Anonymous Anonymous said...

The thing about slippery slope fallacies is it is really easy to mistake a genuine reductio ad absurdum for a slippery slope. This is also why slippery slope "fallacies" aren't really fallacies when applied to lefty politics, at least recently. The whole strategy of the left is to push for legal victories which establish binding precedent. These legal victories usually are based upon reasoning which assumes lefty principles, and so it is important to probe the implications of them. In SSM, that principle was more or less that two people loving each other is sufficient cause to be married. Well, since it is not only possible but a reality that there are persons A, B, C such that A and B love each other and A and C love each other, then that implies polygamy must be permissible.

Obviously we could just live with the contradiction. But as a philosopher, we shouldn't abuse the term fallacy when the argument is in fact one of the few cases of formally valid political reasoning.
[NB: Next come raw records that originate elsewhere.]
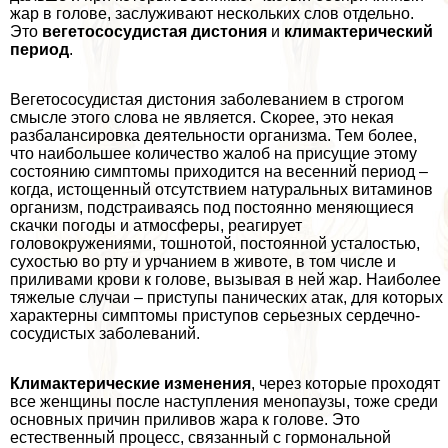
жар в голове, заслуживают нескольких слов отдельно.
Это
вегетососудистая дистония
и
климактерический
период
.
Вегетососудистая дистония заболеванием в строгом
смысле этого слова не является. Скорее, это некая
разбалансировка деятельности организма. Тем более,
что наибольшее количество жалоб на присущие этому
состоянию симптомы приходится на весенний период –
когда, истощенный отсутствием натуральных витаминов
организм, подстраиваясь под постоянно меняющиеся
скачки погоды и атмосферы, реагирует
головокружениями, тошнотой, постоянной усталостью,
сухостью во рту и урчанием в животе, в том числе и
приливами крови к голове, вызывая в ней жар. Наиболее
тяжелые случаи – приступы панических атак, для которых
хаpaктерны симптомы приступов серьезных сердечно-
сосудистых заболеваний.
Климактерические изменения
, через которые проходят
все женщины после наступления менопаузы, тоже среди
основных причин приливов жара к голове. Это
естественный процесс, связанный с гормональной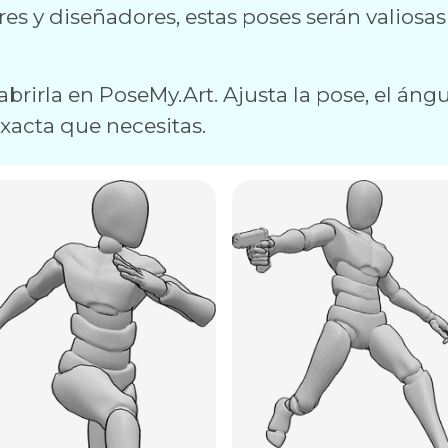
ores y diseñadores, estas poses serán valiosas
brirla en PoseMy.Art. Ajusta la pose, el ángul
exacta que necesitas.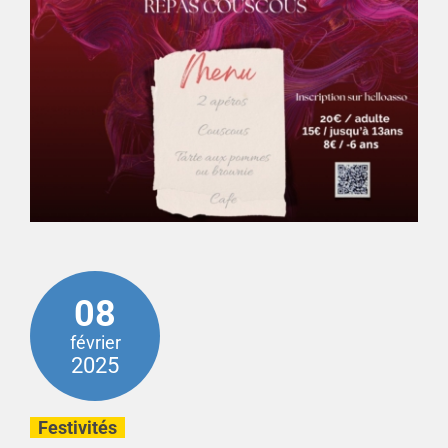
08
février
2025
Festivités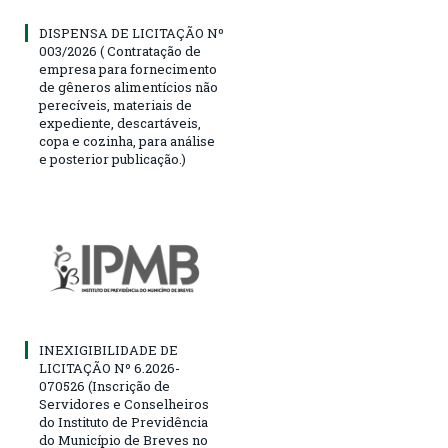
DISPENSA DE LICITAÇÃO Nº
003/2026 ( Contratação de
empresa para fornecimento
de gêneros alimentícios não
perecíveis, materiais de
expediente, descartáveis,
copa e cozinha, para análise
e posterior publicação.)
INEXIGIBILIDADE DE
LICITAÇÃO Nº 6.2026-
070526 (Inscrição de
Servidores e Conselheiros
do Instituto de Previdência
do Município de Breves no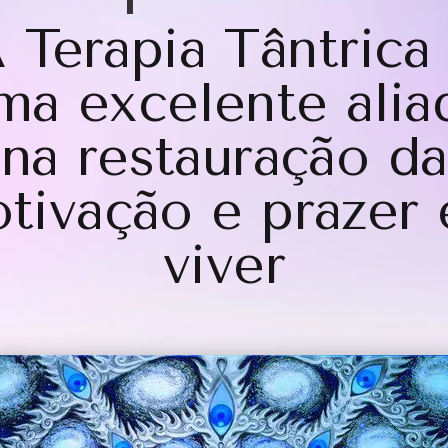
 Terapia Tântrica
ma excelente alia
na restauração da
tivação e prazer
viver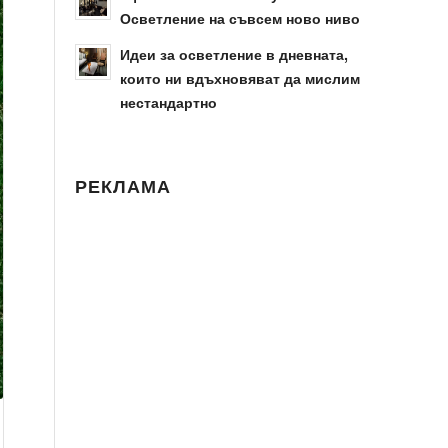
Осветление на съвсем ново ниво
Идеи за осветление в дневната,
които ни вдъхновяват да мислим
нестандартно
РЕКЛАМА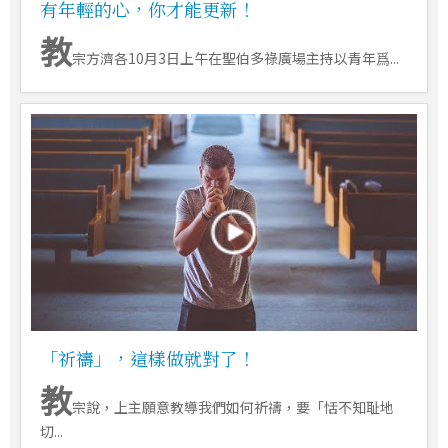
有年輕的心，你才能更新！
教
宗方濟各10月3日上午在聖伯多祿廣場主持以青年爲...
「祈禱」，這樣做就對了！
教
宗說，上主願意教導我們如何祈禱，要「恬不知耻地
切...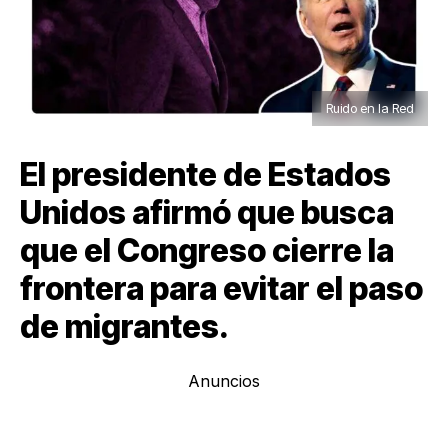
Ruido en la Red
El presidente de Estados
Unidos afirmó que busca
que el Congreso cierre la
frontera para evitar el paso
de migrantes.
Anuncios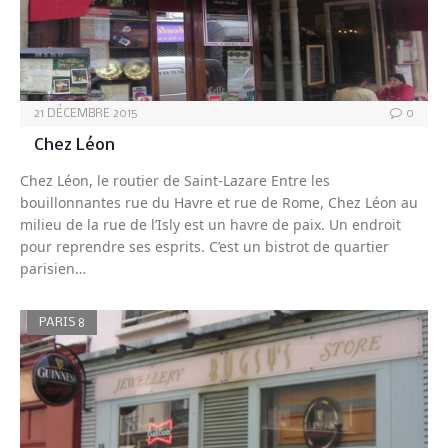
21 DÉCEMBRE 2015
0
Chez Léon
Chez Léon, le routier de Saint-Lazare Entre les
bouillonnantes rue du Havre et rue de Rome, Chez Léon au
milieu de la rue de l’Isly est un havre de paix. Un endroit
pour reprendre ses esprits. C’est un bistrot de quartier
parisien…
PARIS 8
Other meta point, it is difficult to recognize this when the cause is at risk, but painless when it is protected by SCOTUS decision. That is a problem.

12:16 PM  
Blogger Pete Mack said...

Um. Freddie Deboer isn't much of a leftist, and he speaks for almost no one. This is pure professional controarianism as far as I can tell.

2:56 PM  
Blogger Pete Mack said...

See also: https://www.logicallyfallacious.com/tools/lp/Bo/LogicalFallacies/54/Biased-Sample-Fallacy

3:00 PM  
Blogger Winston Smith said...

Yo, p-mack, your link's irrelevant...but is that site any good in general?
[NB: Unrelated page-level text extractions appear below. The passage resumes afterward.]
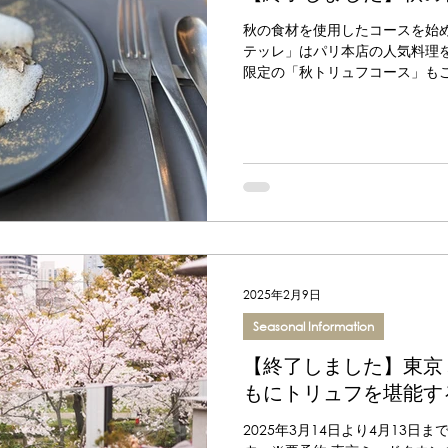
秋の食材を使用したコースを始め
テッレ」はパリ本店の人気料理を
限定の「秋トリュフコース」も
機会にご賞味くださいませ。 秋
リンクよりご予約いただけます。
ております。
2025年2月9日
Seasonal Information
【終了しました】東京
もにトリュフを堪能す
2025年3月14日より4月13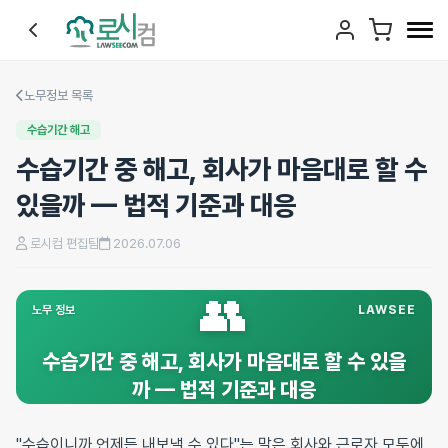
노무정보 목록
수습기간 해고
수습기간 중 해고, 회사가 마음대로 할 수
있을까 — 법적 기준과 대응
로시컴 편집팀
2026.07.06
👥
노무 정보
LAWSEE
수습기간 중 해고, 회사가 마음대로 할 수 있을
까 — 법적 기준과 대응
"수습이니까 언제든 내보낼 수 있다"는 말은 회사와 근로자 모두에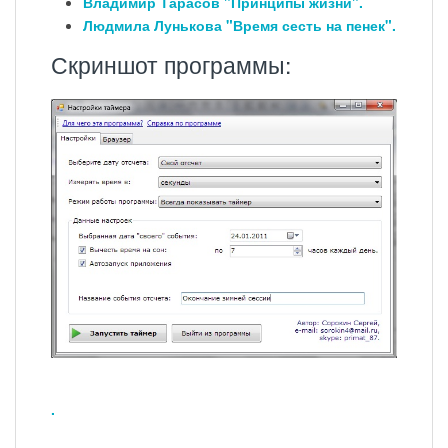
Владимир Тарасов "Принципы жизни".
Людмила Лунькова "Время сесть на пенек".
Скриншот программы:
.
deBoer's *definitely* on the left, by his own admission--and, as I said, I think he's a Marxist. But he's not crazy about it,* and is definitely willing to criticize the left.
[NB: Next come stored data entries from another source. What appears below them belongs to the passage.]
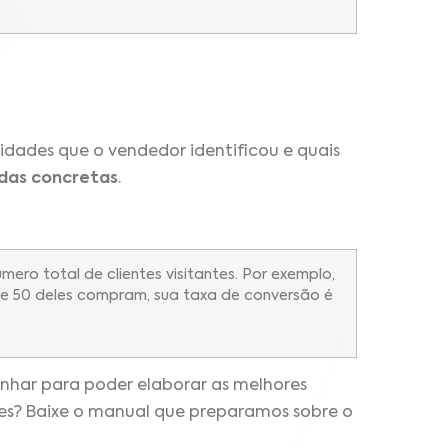
dades que o vendedor identificou e quais
das concretas
.
ro total de clientes visitantes. Por exemplo,
s e 50 deles compram, sua taxa de conversão é
nhar para poder elaborar as melhores
ores? Baixe o manual que preparamos sobre o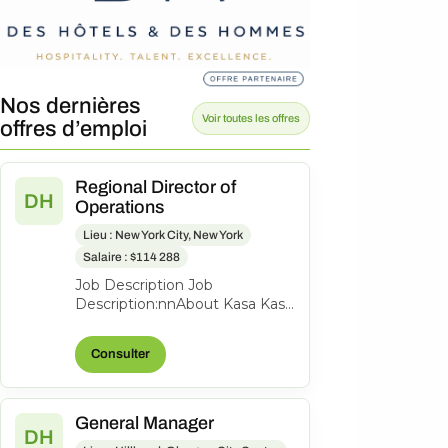
Nos dernières
Voir toutes les offres
offres d’emploi
Regional Director of
DH
Operations
Lieu : New York City, New York
Salaire : $114 288
Job Description Job
Description:nnAbout Kasa Kasa
is the leading tech-enabled
hotel and apartment hotel
Consulter
brand and man...
General Manager
DH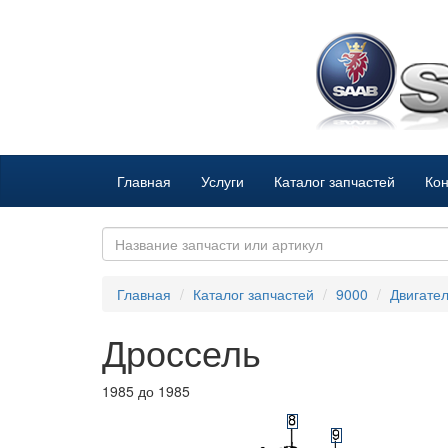
Главная
Услуги
Каталог запчастей
Кон
Главная
Каталог запчастей
9000
Двигате
Дроссель
1985 до 1985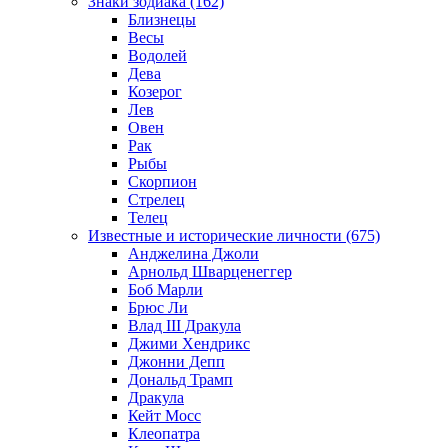
Знаки зодиака (162)
Близнецы
Весы
Водолей
Дева
Козерог
Лев
Овен
Рак
Рыбы
Скорпион
Стрелец
Телец
Известные и исторические личности (675)
Анджелина Джоли
Арнольд Шварценеггер
Боб Марли
Брюс Ли
Влад III Дракула
Джими Хендрикс
Джонни Депп
Дональд Трамп
Дракула
Кейт Мосс
Клеопатра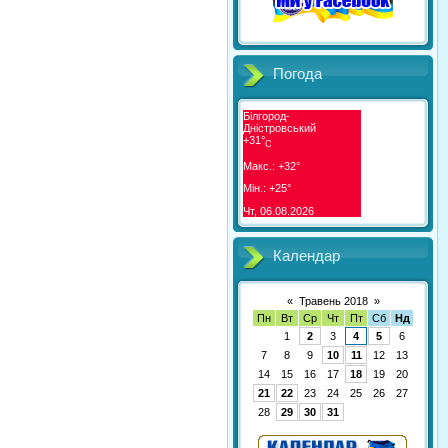
Погода
Білгород-
Дністровський
+
31°
C
Макс.:
+
32°
Мін.:
+
25°
Чт, 06.08.2026
Календар
«
Травень 2018
»
Пн
Вт
Ср
Чт
Пт
Сб
Нд
1
2
3
4
5
6
7
8
9
10
11
12
13
14
15
16
17
18
19
20
21
22
23
24
25
26
27
28
29
30
31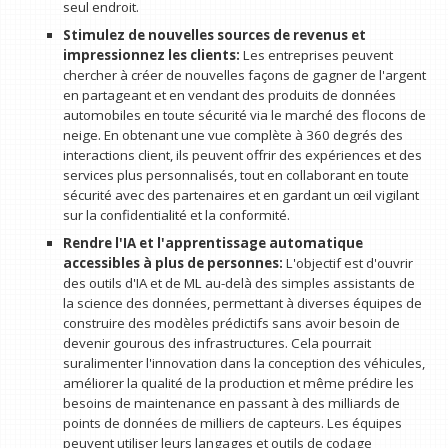
seul endroit.
Stimulez de nouvelles sources de revenus et
impressionnez les clients:
Les entreprises peuvent
chercher à créer de nouvelles façons de gagner de l'argent
en partageant et en vendant des produits de données
automobiles en toute sécurité via le marché des flocons de
neige. En obtenant une vue complète à 360 degrés des
interactions client, ils peuvent offrir des expériences et des
services plus personnalisés, tout en collaborant en toute
sécurité avec des partenaires et en gardant un œil vigilant
sur la confidentialité et la conformité.
Rendre l'IA et l'apprentissage automatique
accessibles à plus de personnes:
L'objectif est d'ouvrir
des outils d'IA et de ML au-delà des simples assistants de
la science des données, permettant à diverses équipes de
construire des modèles prédictifs sans avoir besoin de
devenir gourous des infrastructures. Cela pourrait
suralimenter l'innovation dans la conception des véhicules,
améliorer la qualité de la production et même prédire les
besoins de maintenance en passant à des milliards de
points de données de milliers de capteurs. Les équipes
peuvent utiliser leurs langages et outils de codage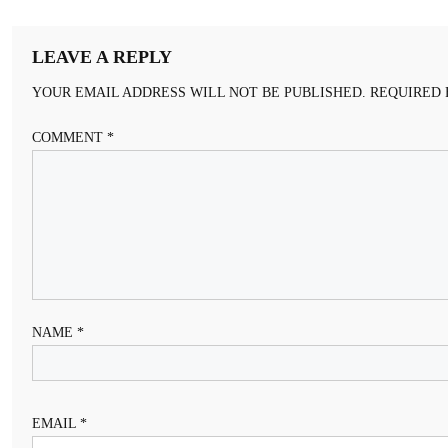
LEAVE A REPLY
YOUR EMAIL ADDRESS WILL NOT BE PUBLISHED.
REQUIRED 
COMMENT
*
NAME
*
EMAIL
*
He's not the only one to make such arguments--but we needn't speculate...the hypothesis can be tested by watching what happens over the next 20 years or so. Personally, I wouldn't bet money on which way things will go.

* If 'non-crazy Marxist' makes sense...

4:32 PM  
Anonymous Anonymous said...

DeBoer is a very rare sort of leftist, a consistent one. But my impression is he fits in well with the nascent Jacobin magazine/Current Affairs segment of the left.

5:18 PM  
Blogger Pete Mack said...

DeBoer is a contrarian before anything else as far as politics go. It's his shtick. Is anyone else on the left making this argument? Is it getting published in journals? What's it polling?
There are plenty if left-of-center arguments against polygamy. DeBoer didn't address any of them.

7:56 PM  
Blogger Winston Smith said...

I've probably read only ten-ish things by deBoer, but he doesn't seem like a contrarian to me. I'd agree more with Anon that he's consistent--and what's close to being the same thing: he doesn't toe the PC line.

But, again, I haven't read that many things by him.

8:17 PM  
Blogger Winston Smith said...

I'll give you that de Boer is not a good barometer of the left--you didn't put it that way, but I think we agree about it.

But I started seeing a lot of pro-PM chatter on the web (e.g. in comments section, on Reddit, etc.) before the ink was dry on Obergefell.

But I didn't say nor intend to say that it's already orthodoxy on the left. What I meant to do was: predict that there will be a significant push for it on the left in our lifetimes.